*** Opening Information ***

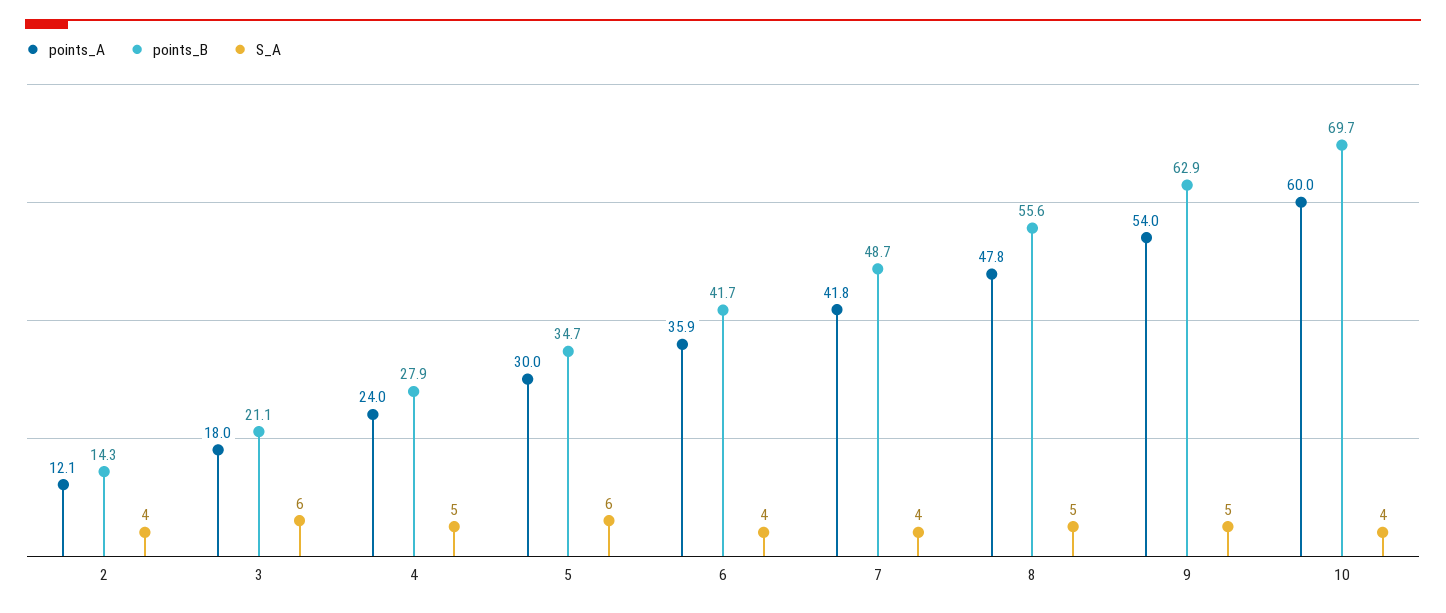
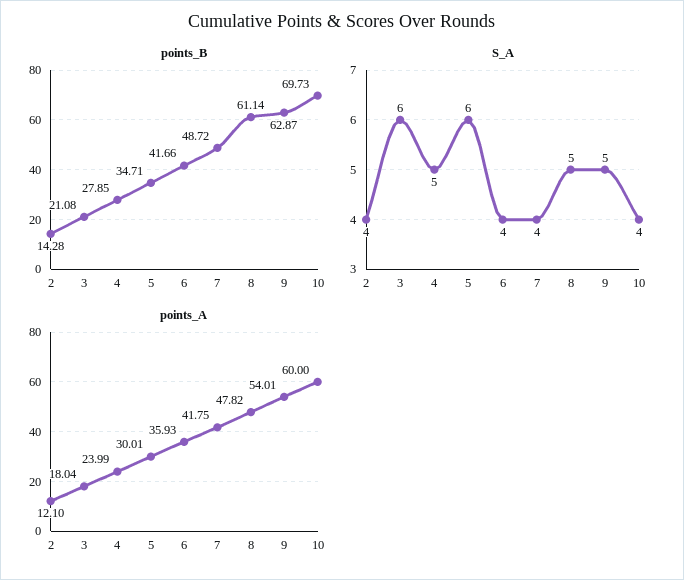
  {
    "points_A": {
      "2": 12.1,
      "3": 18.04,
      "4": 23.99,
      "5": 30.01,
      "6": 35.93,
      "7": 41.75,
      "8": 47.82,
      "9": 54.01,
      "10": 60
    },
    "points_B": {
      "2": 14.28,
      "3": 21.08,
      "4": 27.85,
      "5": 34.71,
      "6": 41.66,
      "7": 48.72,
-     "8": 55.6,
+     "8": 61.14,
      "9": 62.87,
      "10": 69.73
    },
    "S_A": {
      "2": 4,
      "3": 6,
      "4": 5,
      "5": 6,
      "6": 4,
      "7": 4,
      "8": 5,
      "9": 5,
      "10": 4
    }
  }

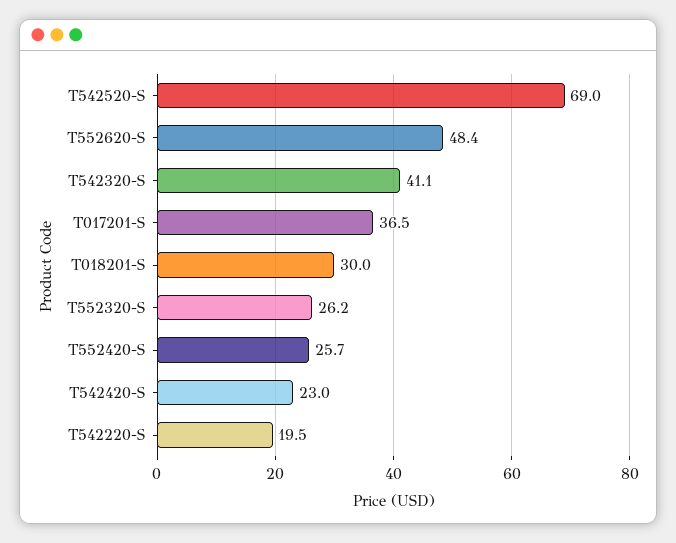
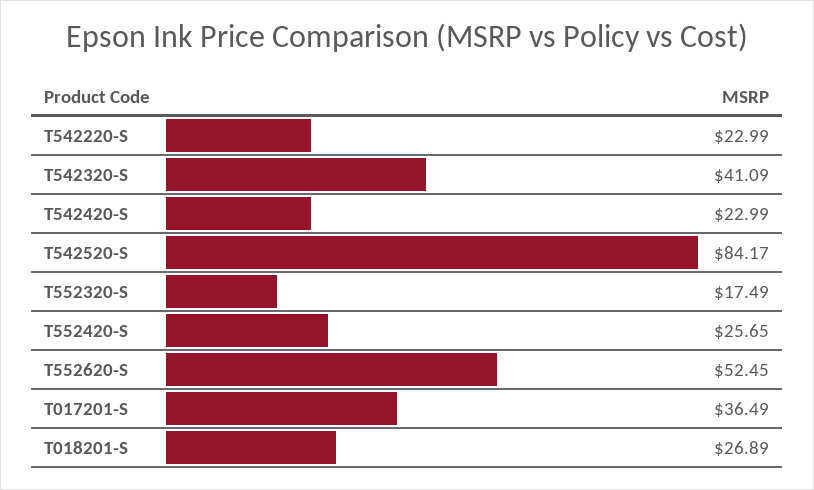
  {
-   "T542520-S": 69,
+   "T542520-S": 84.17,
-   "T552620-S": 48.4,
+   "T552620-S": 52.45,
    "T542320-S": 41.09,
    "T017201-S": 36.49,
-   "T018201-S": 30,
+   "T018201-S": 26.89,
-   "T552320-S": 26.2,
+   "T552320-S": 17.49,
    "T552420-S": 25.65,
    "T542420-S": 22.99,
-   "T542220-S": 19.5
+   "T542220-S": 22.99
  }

*** Closing Information ***

▸ **What the task asks**: Output the entries above verbatim. Omit the images.

▸ **Exercise result**:
  {
    "points_A": {
      "2": 12.1,
      "3": 18.04,
      "4": 23.99,
      "5": 30.01,
      "6": 35.93,
      "7": 41.75,
      "8": 47.82,
      "9": 54.01,
      "10": 60
    },
    "points_B": {
      "2": 14.28,
      "3": 21.08,
      "4": 27.85,
      "5": 34.71,
      "6": 41.66,
      "7": 48.72,
-     "8": 55.6,
+     "8": 61.14,
      "9": 62.87,
      "10": 69.73
    },
    "S_A": {
      "2": 4,
      "3": 6,
      "4": 5,
      "5": 6,
      "6": 4,
      "7": 4,
      "8": 5,
      "9": 5,
      "10": 4
    }
  }

  {
-   "T542520-S": 69,
+   "T542520-S": 84.17,
-   "T552620-S": 48.4,
+   "T552620-S": 52.45,
    "T542320-S": 41.09,
    "T017201-S": 36.49,
-   "T018201-S": 30,
+   "T018201-S": 26.89,
-   "T552320-S": 26.2,
+   "T552320-S": 17.49,
    "T552420-S": 25.65,
    "T542420-S": 22.99,
-   "T542220-S": 19.5
+   "T542220-S": 22.99
  }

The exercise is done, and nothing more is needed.